“At your own risk!” said the staff officer. If we preferred we could sit on the veranda where there were easy chairs, on a pleasant summer day. Very peaceful the sweep of the well-kept grounds and the shade of the stately trees of that sequestered world of landscape. Who was at war? Why was anyone at war? Two staff motor-cars awaiting orders on the drive and a dust-laden dispatch rider with messages, who went past toward the rear of the house, were the only visual evidence of war. The staff officer served us with helmets for protection in case we got into a gas attack. He said that we might enter our front trenches at a certain point and then work our way as near the new part as we could; division headquarters, four or five miles distant, would show us the way. It was then that the twinkle in the staff officer’s eye as it looked straight into yours became manifest. You can never tell, I have learned, just what a twinkle in a British staff officer’s eye may portend. These fellows who are promoted up from the trenches to join the “brain-trust” in the chateau, know a great deal more about what is going on than you can learn by standing in the road far from the front and listening to the sound of the guns. We encountered a twinkle in another eye at division headquarters, which may have been telephoned ahead along with the instructions, “At their own risk.”

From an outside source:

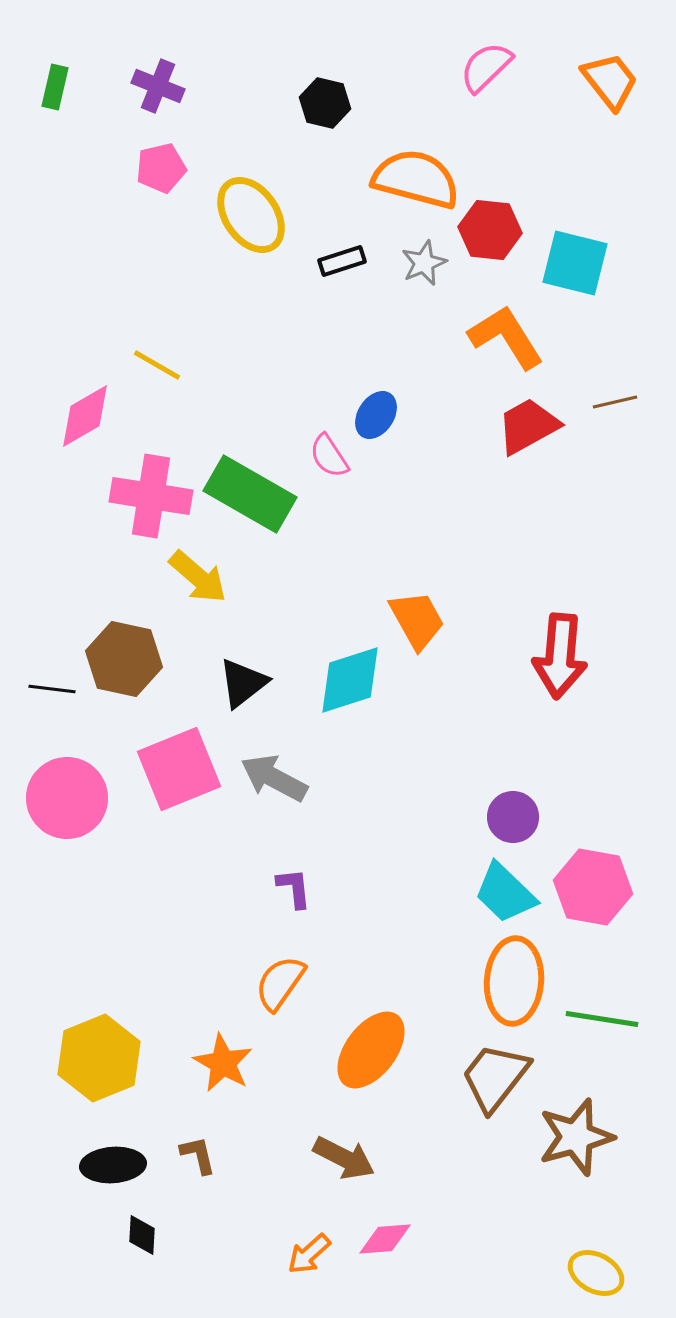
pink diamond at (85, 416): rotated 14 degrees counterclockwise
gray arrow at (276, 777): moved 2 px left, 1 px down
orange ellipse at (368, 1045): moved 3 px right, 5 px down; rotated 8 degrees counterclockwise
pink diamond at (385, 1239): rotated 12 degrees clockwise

There are British staff officers who would not mind pulling a correspondent’s leg on a summer day; though, perhaps, it was really the Germans who pulled ours, in this instance. Somebody did remark at some headquarters, I recall, that “You never know!” which shows that staff officers do not know everything. The Germans possess half the knowledge—and they are at great pains not to part with their half.
We proceeded in our car along country roads, quiet, normal country roads off the main highway. It has been written again and again, and it cannot be written too many times, that life is going on as usual in the rear of the army. Nothing could be more wonderful and yet nothing more natural. All the men of fighting age were absent. White-capped grandmothers, too old to join the rest of the family in the fields, sat in doorways sewing. Everybody was at work and the crops were growing. You never tire of remarking the fact. It brings you back from the destructive orgy of war to the simple, constructive things of life. An industrious people go on cultivating the land and the land keeps on producing. It is pleasant to think that the crops of Northern France were good in 1915. That is cheering news from home for the soldiers of France at the front.
At an indicated point we left the car to go forward on foot, and the chauffeur was told to wait for us at another point. If the car went any farther it might draw shell-fire. Army authorities know how far they may take cars with reasonable safety as well as a pilot knows the rocks and shoals at a harbour entrance.